● **Selected text**
/---
This is a point worth making. Battlefield 1 feels like a move away from military shooter doctrine in plenty of ways. But the most interesting way it marks a departure from that kind of game may be in how little shooting there can be in what I’ve played so far, at least compared to the game’s contemporaries. The first real chapter, "Mud and Blood," is often as much an exercise in stealth and avoidance as it is a combat shooter, if not more so — assuming you choose to play it that way. And Battlefield 1 clearly wants you to play it that way, with a presentation that emphasizes how overwhelmingly outnumbered you are as a tank driver guiding his crew through a pea-soup fog in a shell-blasted swamp.
Sneaking in Battlefield 1 doesn’t feel like a bolted-on idea or concept. Instead, it’s a clearly developed set of mechanics that feels lifted directly from 2015’s Battlefield Hardline. So far, it really works. Battlefield 1’s campaign could drop the ball later on — though I’m not really worried it will, based on what I’ve played so far — so we’ll have to wait just a bit longer to see if it can deliver on the promises it seems to be making.
There are fewer questions remaining with Battlefield 1’s multiplayer.
\---
● **Work instructions**
- 1) From the Battlefield 1 passage, extract the stretch from "Sneaking in Battlefield" through "Battlefield 1’s multiplayer.".
- 2) Answer these from the Battlefield 1 passage:
(a) What is the first real chapter called?
(b) Which earlier game do the sneaking mechanics seem lifted from?
(c) In that chapter, what kind of place does the tank driver guide his crew through?
Work only from the passage on Battlefield 1 above.

● **Material supplied**
/---
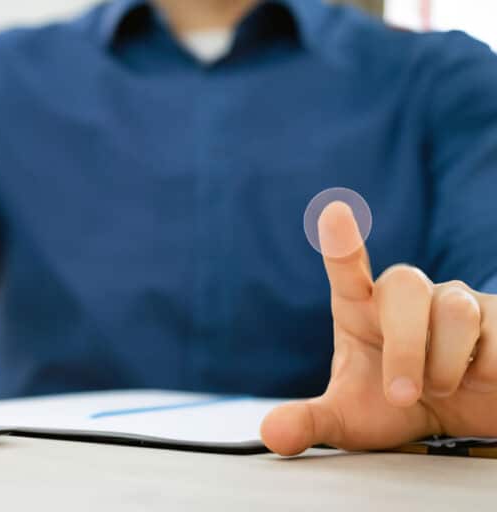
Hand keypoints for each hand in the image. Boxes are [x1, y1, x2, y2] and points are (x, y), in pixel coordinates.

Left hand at [260, 201, 496, 454]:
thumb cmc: (398, 406)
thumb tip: (273, 434)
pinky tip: (479, 381)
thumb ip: (312, 423)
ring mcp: (455, 302)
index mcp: (361, 309)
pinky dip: (485, 370)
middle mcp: (407, 297)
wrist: (460, 417)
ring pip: (456, 310)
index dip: (342, 243)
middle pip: (406, 287)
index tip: (334, 213)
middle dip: (405, 348)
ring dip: (445, 365)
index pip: (349, 270)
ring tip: (442, 390)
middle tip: (402, 395)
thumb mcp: (351, 421)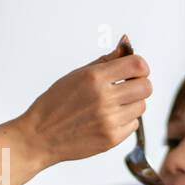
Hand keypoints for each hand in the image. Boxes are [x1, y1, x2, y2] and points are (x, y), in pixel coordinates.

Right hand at [14, 35, 151, 168]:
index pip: (137, 65)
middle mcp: (104, 98)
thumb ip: (104, 62)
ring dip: (131, 104)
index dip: (140, 67)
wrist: (39, 137)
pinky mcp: (111, 139)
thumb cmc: (54, 105)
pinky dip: (124, 121)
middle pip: (146, 87)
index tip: (134, 71)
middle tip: (126, 88)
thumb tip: (125, 46)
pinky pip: (133, 125)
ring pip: (141, 106)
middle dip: (139, 85)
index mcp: (94, 78)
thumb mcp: (75, 76)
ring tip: (112, 106)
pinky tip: (106, 120)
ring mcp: (109, 120)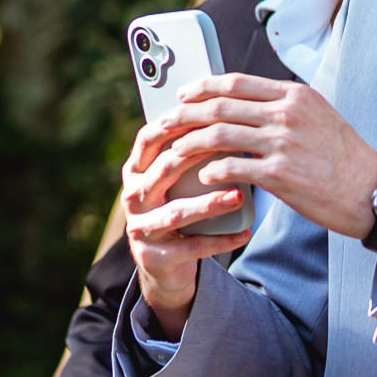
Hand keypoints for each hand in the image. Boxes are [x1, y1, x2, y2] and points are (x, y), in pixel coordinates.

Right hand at [121, 116, 253, 336]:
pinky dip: (220, 240)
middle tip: (234, 146)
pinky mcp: (154, 257)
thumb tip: (231, 115)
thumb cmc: (178, 206)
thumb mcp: (178, 179)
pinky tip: (243, 232)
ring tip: (239, 196)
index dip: (176, 123)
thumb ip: (190, 151)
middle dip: (198, 156)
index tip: (210, 113)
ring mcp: (140, 228)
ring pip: (176, 212)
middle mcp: (132, 197)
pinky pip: (191, 247)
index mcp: (136, 171)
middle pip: (164, 169)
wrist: (164, 263)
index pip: (149, 139)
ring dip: (210, 203)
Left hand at [136, 73, 376, 239]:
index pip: (238, 82)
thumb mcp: (320, 117)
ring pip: (219, 134)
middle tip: (165, 122)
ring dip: (190, 143)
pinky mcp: (280, 174)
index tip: (185, 94)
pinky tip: (203, 177)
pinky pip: (231, 167)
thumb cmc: (345, 158)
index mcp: (295, 95)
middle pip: (221, 105)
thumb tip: (252, 106)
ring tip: (175, 152)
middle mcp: (287, 113)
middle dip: (186, 113)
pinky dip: (210, 171)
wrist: (372, 191)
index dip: (204, 86)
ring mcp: (283, 143)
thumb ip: (287, 107)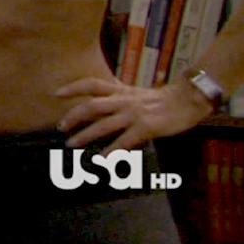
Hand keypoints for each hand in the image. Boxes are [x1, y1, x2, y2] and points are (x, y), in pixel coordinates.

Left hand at [54, 77, 214, 154]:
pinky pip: (124, 141)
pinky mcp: (146, 127)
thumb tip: (100, 100)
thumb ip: (118, 96)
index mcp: (121, 91)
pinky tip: (102, 160)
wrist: (188, 99)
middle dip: (73, 116)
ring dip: (85, 135)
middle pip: (91, 105)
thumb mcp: (135, 93)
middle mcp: (123, 100)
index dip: (73, 87)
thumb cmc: (161, 99)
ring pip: (103, 124)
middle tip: (60, 128)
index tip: (56, 94)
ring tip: (71, 145)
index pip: (92, 84)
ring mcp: (134, 114)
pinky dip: (112, 150)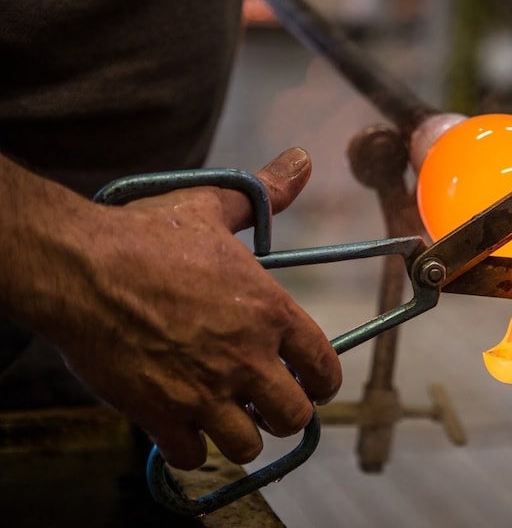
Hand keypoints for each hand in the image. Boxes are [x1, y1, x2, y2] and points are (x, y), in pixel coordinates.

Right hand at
\---
● **List of answers**
- 1)
Sneaking in Battlefield 1 doesn’t feel like a bolted-on idea or concept. Instead, it’s a clearly developed set of mechanics that feels lifted directly from 2015’s Battlefield Hardline. So far, it really works. Battlefield 1’s campaign could drop the ball later on — though I’m not really worried it will, based on what I’ve played so far — so we’ll have to wait just a bit longer to see if it can deliver on the promises it seems to be making.
There are fewer questions remaining with Battlefield 1’s multiplayer.

- 2)
(a) "Mud and Blood"
(b) Battlefield Hardline, from 2015
(c) A shell-blasted swamp in a pea-soup fog